O governo brasileiro sugeriu a criação de um acordo regional voltado ao combate ao feminicídio durante a reunião de ministras e altas autoridades da Mulher do Mercosul, realizada na última sexta-feira (22) em Assunção, Paraguai. A proposta foi exposta pela ministra das Mulheres, Márcia Lopes (PT), que defendeu a união dos países do bloco em ações conjuntas de prevenção, proteção e acesso à Justiça para mulheres em situação de violência.

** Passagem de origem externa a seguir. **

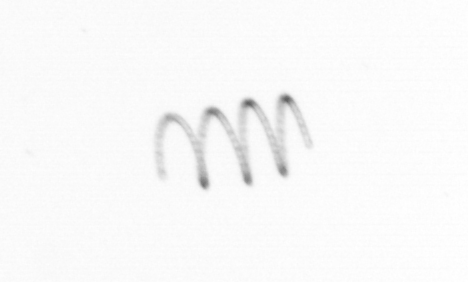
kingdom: Chromista
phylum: Ochrophyta
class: Bacillariophyceae
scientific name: Bacillariophyceae
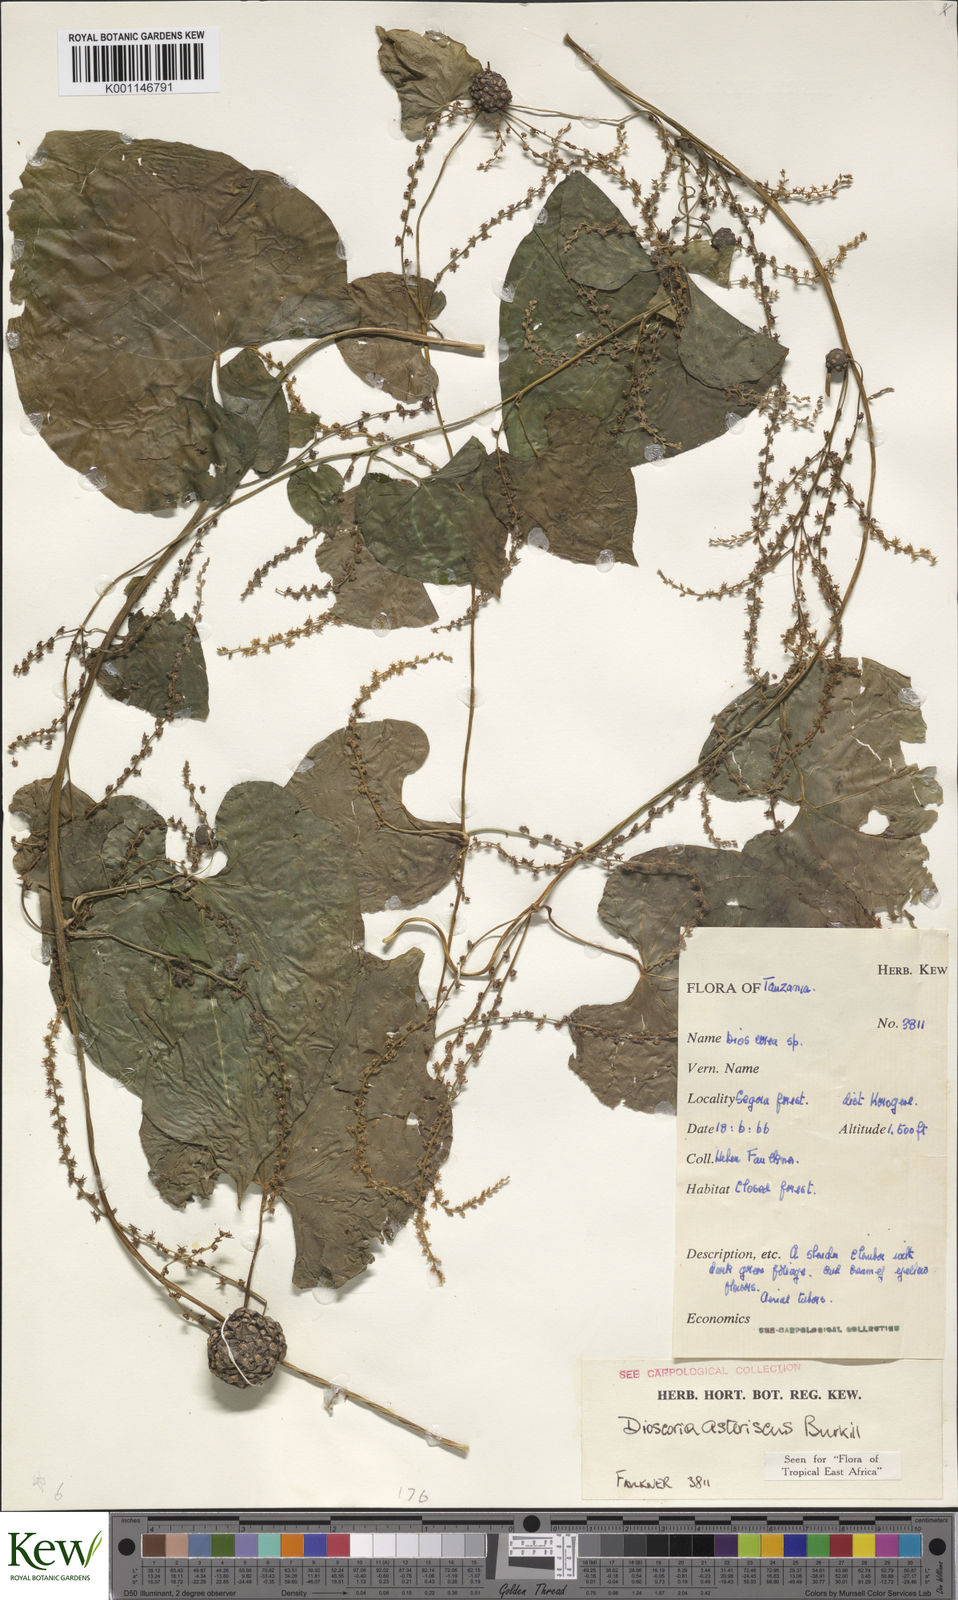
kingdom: Plantae
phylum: Tracheophyta
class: Liliopsida
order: Dioscoreales
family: Dioscoreaceae
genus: Dioscorea
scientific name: Dioscorea asteriscus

Estratégia regional integrada
Segundo a ministra, o pacto pretende articular políticas comuns, respeitando as legislações nacionais, mas com mecanismos de cooperação entre os governos. “Há uma possibilidade grande de que nós tenhamos um pacto do Mercosul contra o feminicídio. Isso vai, mais uma vez, nos unificar numa agenda que é prioritária”, afirmou Lopes.
Delegações de outros países demonstraram apoio inicial. O Uruguai indicou que manterá o tema em pauta ao assumir a presidência temporária do Mercosul, enquanto a Argentina informou que ainda fará análise interna.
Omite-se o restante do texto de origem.